Wednesday, September 2, 2020 @ 1:00 pm – 2:50 pm EDT
Early registration discount deadline, Friday, August 7, 2020
This webinar will guide tax professionals on critical tax challenges and recent developments for S corporations. The panel will discuss key tax law regulations and developments impacting S corporations, IRS guidance, the impact of the CARES Act and related PPP loan forgiveness, QBI deduction, issues of cash distributions, class of stock and deferred compensation, and transfers of interest.
The panel will also discuss pitfalls to avoid under current tax law and offer tax planning techniques for shareholders. S corporations provide significant advantages to shareholders with pass-through taxation. However, tax professionals often fail to recognize crucial distinctions from other pass-through entities, critical issues under current tax law and other recent developments.

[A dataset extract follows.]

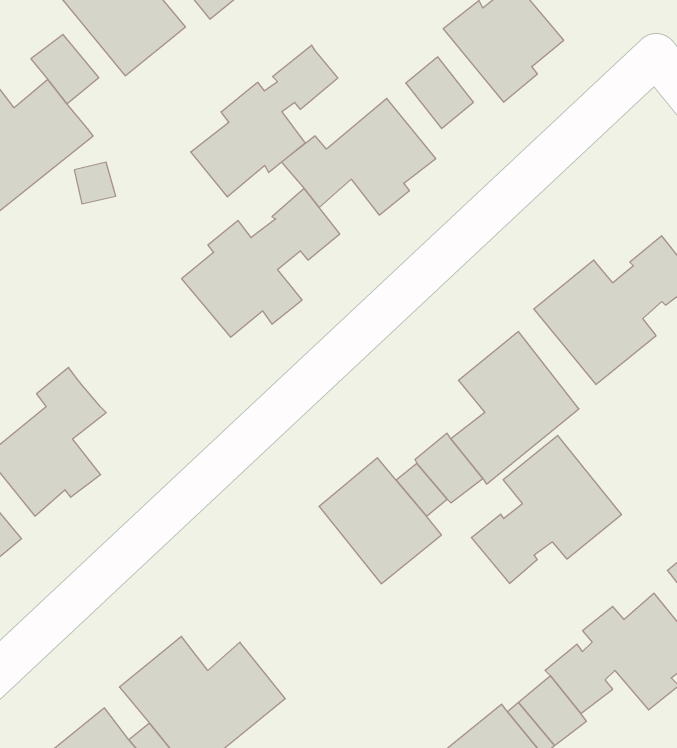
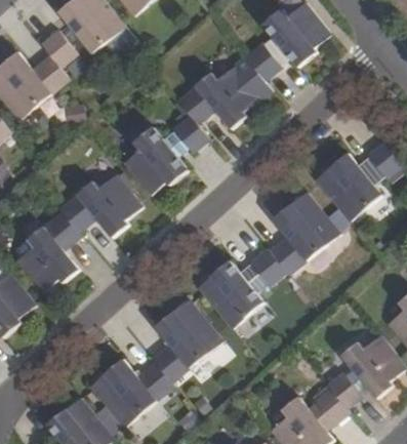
building: [191,45,338,197] -> none
building: none -> [58,173,141,238]
building: [471,435,621,584] -> none
building: none -> [151,299,220,381]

Listen as our panel of CPAs and tax attorneys examines the different tax issues of the S corporation that create problems for professionals, whether to retain S corporation status, elect S corporation status and/or convert to C corporation status, the impact of business interest limitations, and a host of other vital issues. This CPE will cover:
- Brief overview of tax challenges of S corps
- Impact of recent regulations and IRS guidance
- CARES Act tax reform
- SECURE Act
- PPP loan forgiveness and related considerations
- Challenges related to equity and incentive grants, options, etc.
- Transaction planning considerations
The panel will review these and other key issues:
- What are the critical tax challenges of S corporations under current tax law?
- What issues arise for cash distributions, class of stock, deferred compensation, and transfers of interest?
- What are the factors to consider in determining whether to retain or elect S corp status or convert to C corp?
- Should considerations of Sec. 1202 be a part of the analysis?
- What is the impact of recent guidance on Sec. 163(j) limitations and carried interest regulations?
- When selling equity interest in an S corporation, what are the pitfalls?
- Under what circumstances is an LLC or partnership entity choice preferred over an S corp?